G: Here’s some Juno vocabulary which was actually the working title of the record: Living the Dream. Any time you are living absolutely the highest of high life—

J: —which isn’t much if you’re in Juno. It could just mean that you made $100 the night before at the show.

G: Right. So, if you’re rolling down the street in a convertible with the top down on a sunny day with the radio turned up, you’re Living the Dream . . . or if you’re cleaning out the cat box on a hot day.

J: Like, sometimes, we’re in the middle of tour, and we haven’t made money for five days—

G: —haven’t showered in three—

J: —and we drove for 17, 20 hours straight. We’re Livin’ the Fuckin’ Dream.

G: It’s like, you wanted to be in a band. You wanted to go on tour. Welcome to the road, son.

John Cougar or Bruce Springsteen?

G: I’m down with the Cougar.

J: The Boss, man. I used to hate him, then I went to Jersey and I understood.

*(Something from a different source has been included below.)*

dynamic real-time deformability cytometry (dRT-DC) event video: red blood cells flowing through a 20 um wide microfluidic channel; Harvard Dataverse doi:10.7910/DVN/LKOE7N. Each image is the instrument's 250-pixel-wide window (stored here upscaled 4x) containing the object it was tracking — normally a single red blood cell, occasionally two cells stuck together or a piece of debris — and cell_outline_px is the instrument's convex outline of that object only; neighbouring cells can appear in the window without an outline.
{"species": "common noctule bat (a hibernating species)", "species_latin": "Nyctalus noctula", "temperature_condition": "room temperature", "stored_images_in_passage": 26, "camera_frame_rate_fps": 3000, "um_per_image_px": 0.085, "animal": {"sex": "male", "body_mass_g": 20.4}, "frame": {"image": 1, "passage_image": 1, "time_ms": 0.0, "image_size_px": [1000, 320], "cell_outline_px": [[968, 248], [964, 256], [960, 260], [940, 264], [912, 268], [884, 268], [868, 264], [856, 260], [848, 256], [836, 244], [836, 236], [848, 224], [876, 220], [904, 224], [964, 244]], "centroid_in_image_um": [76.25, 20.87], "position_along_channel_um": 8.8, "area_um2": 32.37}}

G: The thing with the Boss is he was real, then he got fake. The thing with the Cougar is he was fake, then he got real. Until he got a supermodel, then, y’know. . . .

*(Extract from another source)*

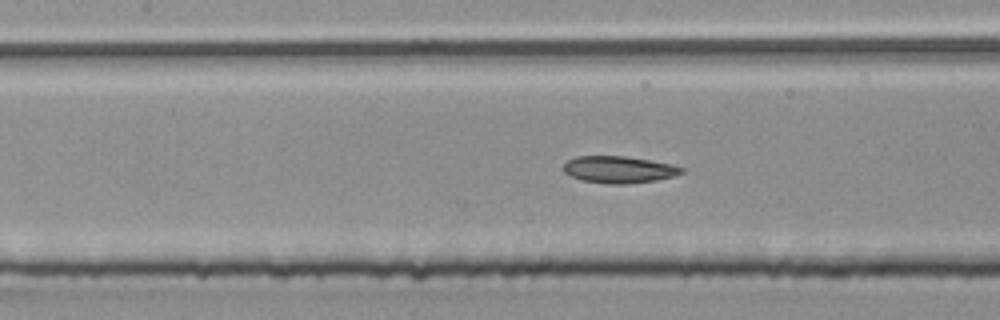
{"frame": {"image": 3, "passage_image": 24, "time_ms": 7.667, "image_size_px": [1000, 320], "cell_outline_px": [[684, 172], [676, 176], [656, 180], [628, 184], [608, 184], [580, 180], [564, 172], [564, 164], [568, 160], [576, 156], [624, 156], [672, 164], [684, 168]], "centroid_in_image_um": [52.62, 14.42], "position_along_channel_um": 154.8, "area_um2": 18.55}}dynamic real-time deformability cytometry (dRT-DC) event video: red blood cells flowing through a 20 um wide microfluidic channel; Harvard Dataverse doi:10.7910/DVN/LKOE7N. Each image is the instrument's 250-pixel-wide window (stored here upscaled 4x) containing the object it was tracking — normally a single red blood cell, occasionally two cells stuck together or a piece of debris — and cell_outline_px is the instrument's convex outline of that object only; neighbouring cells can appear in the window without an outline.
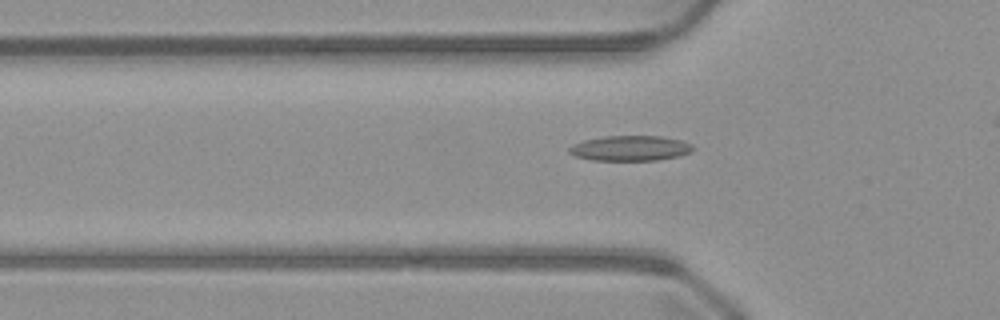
{"species": "common noctule bat (a hibernating species)", "species_latin": "Nyctalus noctula", "temperature_condition": "warm", "stored_images_in_passage": 29, "camera_frame_rate_fps": 3000, "um_per_image_px": 0.085, "animal": {"sex": "male", "body_mass_g": 23.1, "forearm_length_mm": 52.7}, "frame": {"image": 1, "passage_image": 4, "time_ms": 1.0, "image_size_px": [1000, 320], "cell_outline_px": [[696, 148], [680, 156], [656, 160], [592, 160], [576, 156], [568, 152], [568, 148], [572, 144], [584, 140], [604, 136], [660, 136], [680, 140], [692, 144]], "centroid_in_image_um": [53.56, 12.59], "position_along_channel_um": 72.2, "area_um2": 18.15}}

J: Now he’s keepin’ it real fake.

Jewel or Tori Amos?

G: Neither one.

J: You’ve gotta pick one.

G: No, I don’t. Guys who like Jewel and Tori Amos are just afraid to buy porno mags.

Faulkner or Hemingway?

G: I’ll go Hemingway, man.

J: Faulkner all the way. Hemingway fucking blows, man.

G: [slightly outraged] What are you talking about?

J: Faulkner’s way better. Faulkner is just evil, dark, bananas.

G: Hemingway’s that gritty, military man/drinker shit that I love.

J: Ugh—it’s like Bukowski without all the fun parts.

Jodie Foster or Claire Danes?

G: Oh, pleeeze. Jodie Foster.

J: Yeah. There’s no comparison.

Stuffing or mashed potatoes?

J: Don’t let me down, dude.

G: Stuffing, of course. [They give each other a high five.] But corn bread stuffing only—none of that Yankee stuffing.

OK, let’s be serious for a moment: is it still possible to be punk rock?

G: A lot of people have a definition of punk rock—some people think it’s liberty spikes and combat boots, and other people think it’s mid-’80s hardcore. And other people think it’s Hsker D. And other people think it’s early-Fugazi-but-not-last-year’s-Fugazi-record-that-sucked-anything-after-Red-Medicine-is-no-good. Truly, I think that punk rock exists in ethos only—you either subscribe to it or you don’t. The only thing really meaningful left from punk rock that hasn’t been packaged and sold is the DIY ethic.

J: It’s a way of doing things more than a sound. It doesn’t have to mean destructive. I think it more means “Be true to yourself.” It’s like, “Punk is what I say it is, because I’m punk rock.”